--- DOCUMENT SEGMENT ---

Clause 3 provides that a person who has anything in his custody or under his control intending without lawful excuse to use it or cause or permit another to use it—

  1. (a) to destroy or damage any property belonging to some other person; or
  2. (b) to destroy or damage his own or the user's property in a way which he knows is likely to endanger the life of some other person;
shall be guilty of an offence.

Clause 6 is linked with that in giving powers to search for things intended for use in committing offences of criminal damage.

The Clause constitutes an extension of the power of the police to enter people's homes. That is only justifiable in the clearest and most serious circumstances. When an attempt is made in this way to provide powers to invade the privacy of one's home a heavy burden of proving the necessity to do so falls on the shoulders of the Government, and I am anxious today that the Under-Secretary should spell out clearly what he claims to be the justification for what is proposed. In our view, while a serious problem does exist in regard to petrol bombs, and while we see a case for punishing for the possession of substances or articles which in themselves are offensive or unlawful with intent without lawful excuse to use them to destroy property, the Clause as now drafted goes further than this. The word used in the Clause is "anything" and, as it stands, the offending object can be an object most innocent in itself—a box of matches, a milk bottle, a hammer, the sorts of things which one normally finds in anyone's home.

Under the Clause the offending object does not have to be found on the offender's person. The Bar Council wanted the Clause restricted to that. The criminal law already has provisions for punishing a person with potentially offensive things on him—a thing like a brick—when the person concerned is taking part in a disorderly demonstration involving a breach of the peace. The new powers are really not necessary to deal with that particular mischief. If the language of the Clause stands, "anything" in a house will do for that purpose of laying the foundation for proceedings. We on this side think that the Clause should be more restricted.

In the Amendment which I think is now No. 2 we propose to leave out "anything" and to specify things the possession of which, in the circumstances envisaged in the Clause, could reasonably be declared to be criminal. In place of "anything" we propose to substitution of a precisely defined type of thing or object, namely, any inflammable or noxious substances or any dangerous or noxious thing".

As far as explosive substances are concerned, the Explosive Substances Act, 1883, contains two provisions prohibiting the making or possession of explosives. Those provisions carry very heavy penalties, and that will still remain part of our law. We think it right to spell out the object or thing in the way we propose in the Amendment instead of the generality of the word "anything" which the Clause at present contains.

--- DATA SECTION ---

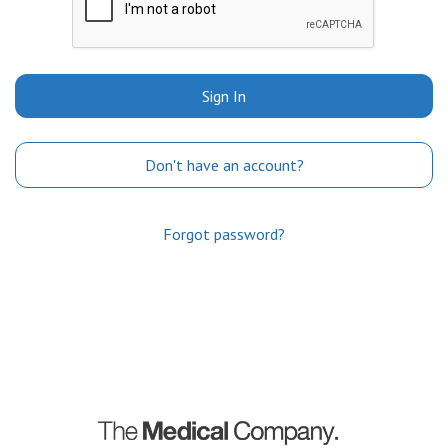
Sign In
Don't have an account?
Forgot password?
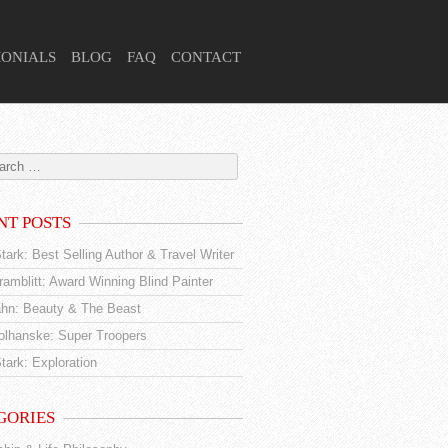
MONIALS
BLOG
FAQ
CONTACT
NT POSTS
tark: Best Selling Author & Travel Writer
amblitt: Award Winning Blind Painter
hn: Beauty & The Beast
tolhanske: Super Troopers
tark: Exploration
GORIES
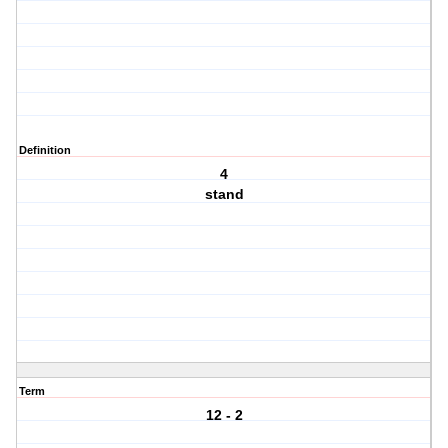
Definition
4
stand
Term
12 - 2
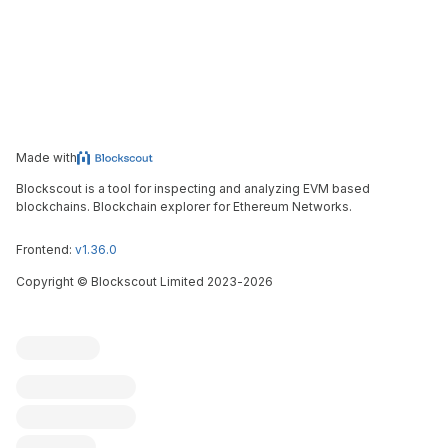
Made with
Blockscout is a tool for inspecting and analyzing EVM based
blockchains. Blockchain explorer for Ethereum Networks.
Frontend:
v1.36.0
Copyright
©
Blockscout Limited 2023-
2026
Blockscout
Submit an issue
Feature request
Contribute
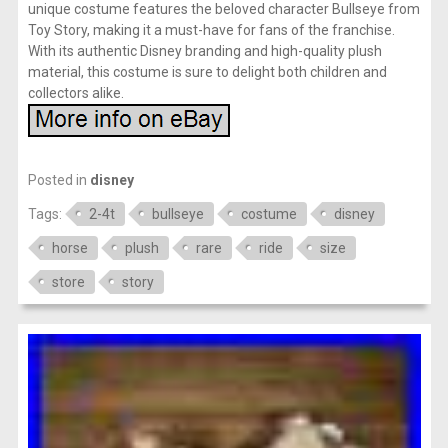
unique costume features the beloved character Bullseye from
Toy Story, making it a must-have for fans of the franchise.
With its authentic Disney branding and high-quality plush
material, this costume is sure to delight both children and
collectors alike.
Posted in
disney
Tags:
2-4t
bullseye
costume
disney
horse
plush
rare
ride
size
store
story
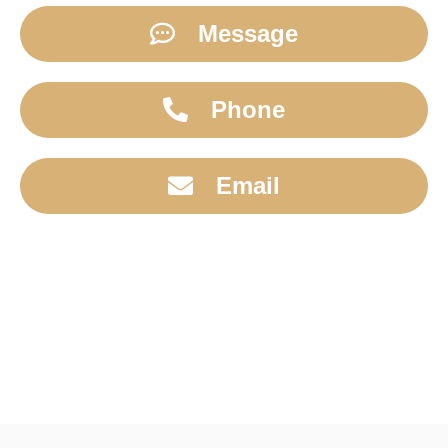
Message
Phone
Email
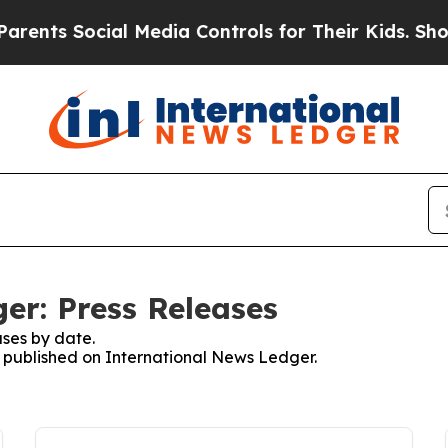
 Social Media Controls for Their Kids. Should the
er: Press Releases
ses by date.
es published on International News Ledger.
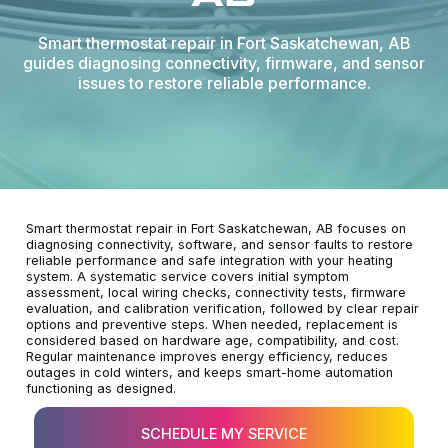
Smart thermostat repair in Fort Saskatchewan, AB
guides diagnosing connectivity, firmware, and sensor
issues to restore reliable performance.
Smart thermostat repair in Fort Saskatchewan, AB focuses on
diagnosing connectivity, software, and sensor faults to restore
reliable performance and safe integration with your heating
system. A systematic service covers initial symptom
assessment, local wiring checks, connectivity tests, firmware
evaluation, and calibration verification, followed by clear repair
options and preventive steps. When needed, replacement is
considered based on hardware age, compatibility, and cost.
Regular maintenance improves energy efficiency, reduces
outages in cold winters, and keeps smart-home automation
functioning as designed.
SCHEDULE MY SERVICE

---

## TASKS
A. From the speech on Clause 3, extract the passage starting at "In the Amendment which" and ending at "at present contains.".
B. Continue the parliamentary speech on Clause 3 from its last sentence.

## ANSWERS TO THE TASKS
A.
In the Amendment which I think is now No. 2 we propose to leave out "anything" and to specify things the possession of which, in the circumstances envisaged in the Clause, could reasonably be declared to be criminal. In place of "anything" we propose to substitution of a precisely defined type of thing or object, namely, any inflammable or noxious substances or any dangerous or noxious thing".

As far as explosive substances are concerned, the Explosive Substances Act, 1883, contains two provisions prohibiting the making or possession of explosives. Those provisions carry very heavy penalties, and that will still remain part of our law. We think it right to spell out the object or thing in the way we propose in the Amendment instead of the generality of the word "anything" which the Clause at present contains.

B.
The other Amendment, replacing the position of the words "without lawful excuse", where they were originally in the Law Commission's Report, is frankly a further attempt to restrict the scope of the Clause. As I have said, the Clause as originally drafted by the Law Commission and published in its Report, contains the words "without lawful excuse" in the position in which the Amendment now proposes to place them. The Amendment in Committee in another place resulted in the change being effected. If the Clause were to read: A person who without lawful excuse has anything in his custody or under his control intending without lawful excuse to use it … to destroy … any property belonging to some other person …

the prosecution would then have to establish that the custody or control of the thing in question was itself without lawful excuse. If that were established as the first matter to be proved by the prosecution, the prosecution would have to go on to prove the intent, which admittedly is the essence of the offence.

3.0 p.m.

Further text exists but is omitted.